A 2ª Câmara Reservada de Direito Empresarial do Tribunal de Justiça de São Paulo (TJSP) permitiu a reabertura da recuperação judicial do Grupo Itaiquara Alimentos S/A, encerrada por uma sentença em março deste ano. A empresa pedia a retomada do processo a fim de buscar autorização dos credores para financiamento DIP (debtor-in-possession ou devedor em posse, na tradução literal) de R$ 85 milhões, assim como para a venda de ativos avaliados em R$ 480 milhões e regularização do passivo fiscal estadual.
A decisão, dada na sessão de ontem, é incomum e existem poucos precedentes, segundo especialistas. O próprio resultado do julgamento, estendido, mostra essa situação: três desembargadores foram a favor da reabertura, contra dois que negaram provimento ao recurso da companhia, sendo um deles o próprio relator, Natan Zelinschi de Arruda, que saiu vencido.
Prevaleceu o voto do desembargador Mauricio Pessoa, que estipulou um prazo para a reestruturação, de 120 dias, improrrogáveis. Após esse período, se o grupo não conseguir resolver as pendências, o processo se encerra.
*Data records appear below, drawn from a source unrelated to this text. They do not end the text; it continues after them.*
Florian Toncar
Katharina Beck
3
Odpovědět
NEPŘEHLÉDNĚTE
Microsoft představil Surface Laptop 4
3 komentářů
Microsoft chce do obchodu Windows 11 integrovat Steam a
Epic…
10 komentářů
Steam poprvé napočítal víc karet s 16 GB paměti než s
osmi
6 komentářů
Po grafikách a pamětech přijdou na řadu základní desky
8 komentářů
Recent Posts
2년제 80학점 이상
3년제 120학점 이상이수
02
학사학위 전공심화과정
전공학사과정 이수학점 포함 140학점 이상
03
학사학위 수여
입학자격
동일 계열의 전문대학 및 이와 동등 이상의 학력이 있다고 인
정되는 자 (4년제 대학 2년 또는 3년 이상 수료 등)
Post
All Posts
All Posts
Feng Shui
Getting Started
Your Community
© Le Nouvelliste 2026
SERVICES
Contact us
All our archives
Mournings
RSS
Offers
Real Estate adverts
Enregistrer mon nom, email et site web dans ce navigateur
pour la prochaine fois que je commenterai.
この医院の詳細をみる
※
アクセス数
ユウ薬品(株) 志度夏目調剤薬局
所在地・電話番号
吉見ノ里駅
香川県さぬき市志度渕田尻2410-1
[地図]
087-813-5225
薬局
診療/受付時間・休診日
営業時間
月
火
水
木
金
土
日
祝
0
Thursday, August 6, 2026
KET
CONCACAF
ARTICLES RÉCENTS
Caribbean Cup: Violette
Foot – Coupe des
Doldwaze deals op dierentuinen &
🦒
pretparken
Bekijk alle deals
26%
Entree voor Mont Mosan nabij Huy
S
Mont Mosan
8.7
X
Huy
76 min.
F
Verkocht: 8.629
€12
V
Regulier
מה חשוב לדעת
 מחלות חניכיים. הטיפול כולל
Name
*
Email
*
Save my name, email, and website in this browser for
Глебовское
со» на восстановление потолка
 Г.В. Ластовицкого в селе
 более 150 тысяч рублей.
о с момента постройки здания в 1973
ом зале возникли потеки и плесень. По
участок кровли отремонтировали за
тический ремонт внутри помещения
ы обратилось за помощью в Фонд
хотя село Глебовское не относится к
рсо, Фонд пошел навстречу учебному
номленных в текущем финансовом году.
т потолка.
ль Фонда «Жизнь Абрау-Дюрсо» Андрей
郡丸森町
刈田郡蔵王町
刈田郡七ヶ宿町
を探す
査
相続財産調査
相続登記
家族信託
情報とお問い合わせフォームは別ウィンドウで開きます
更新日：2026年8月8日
O que pesou no voto do desembargador foi que essas questões foram “constituídas no curso regular da recuperação”, além de serem “relevantes para o soerguimento da empresa.
“Entendo que há razões relevantes suficientes, especialmente no que diz respeito à regularização fiscal para diferir-se a recuperação judicial, ainda mais quando não se verifica o propósito abusivo no diferimento propriamente dito”, afirmou ele, durante a sessão (processo nº 1001798-97.2019.8.26.0103).
Mauricio Pessoa levou em conta que, apesar de o juízo recuperacional manter a competência para decidir sobre o patrimônio da empresa até o trânsito em julgado da sentença de encerramento, “não é mais competente para julgar as questões surgidas no curso da recuperação judicial”.
“Há risco do prazo concedido não ser suficiente, embora bastante dilatado” – Joana Bontempo
Ele citou precedente do Rio de Janeiro e da própria 2ª Câmara no caso da Sabó Indústria e Comércio de Autopeças, em que houve a venda da UPI, mas a alienação não chegou a ser homologada pelo juízo, que decretou o encerramento do processo. O TJSP reformou a sentença para permitir a conclusão da venda e impedir a sucessão da dívida para o comprador (processo nº 1037522-74.2019.8.26.0100).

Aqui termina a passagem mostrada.